We know that Fausto Rughesi came from a prominent family of the wine-making region of Montepulciano, and that his nephew was Cesare Bracci, archdeacon of Montelpulciano and author of a number of religious polemics in the early seventeenth century.
Although Rughesi is probably best known for his work as an architect in Rome, contributing to the design of the facade of Santa Maria in Valicella, or Chiesa Nuova, in 1605, as a younger man he was commissioned to produce a world map and set of continents for Vincenzo Gonzaga, Duke of Mantua, which were completed in 1597. The only known complete set of these maps, at the Biblioteca Apostolica Vaticana, bare dedicatory cartouches to Gonzaga. Surviving correspondence between Annibale Chiepo and Rughesi, recorded by Matteo Fiorini in his 1891 article on Rughesi’s world map, indicates that Gonzaga had promised to pay Rughesi two hundred gold crowns for his work, although the Duke failed to pay the second half of the commission. Later issues of some of the maps are known with the dedication and Gonzaga arms removed, presumably so that Rughesi might offer them more publically.
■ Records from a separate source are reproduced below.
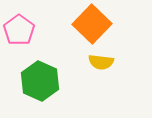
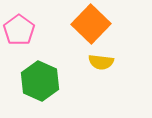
orange square: moved 1 px left
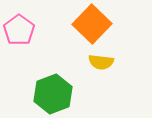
orange square: moved 1 px right
green hexagon: moved 13 px right, 13 px down; rotated 15 degrees clockwise
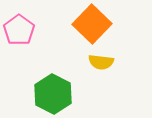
green hexagon: rotated 12 degrees counterclockwise
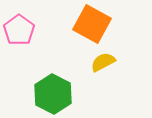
orange square: rotated 15 degrees counterclockwise
yellow semicircle: moved 2 px right; rotated 145 degrees clockwise
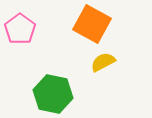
pink pentagon: moved 1 px right, 1 px up
green hexagon: rotated 15 degrees counterclockwise
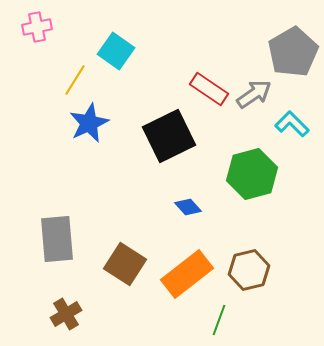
Gonzaga was a great patron of some of the greatest artists of his time: composer Claudio Monteverdi; painter Peter Paul Rubens; poet Torquato Tasso; and in the late 1590s, astronomer, astrologer, mathematician and cartographer Giovanni Antonio Magini served as tutor to Vincenzo’s sons, Francesco and Ferdinando. Magini’s ‘Atlante geografico d’Italia’ – ‘Geographic Atlas of Italy’, is dedicated to Gonzaga, and although it is tempting to believe that Rughesi may have been aided and abetted in his own commission by Magini, it is unlikely.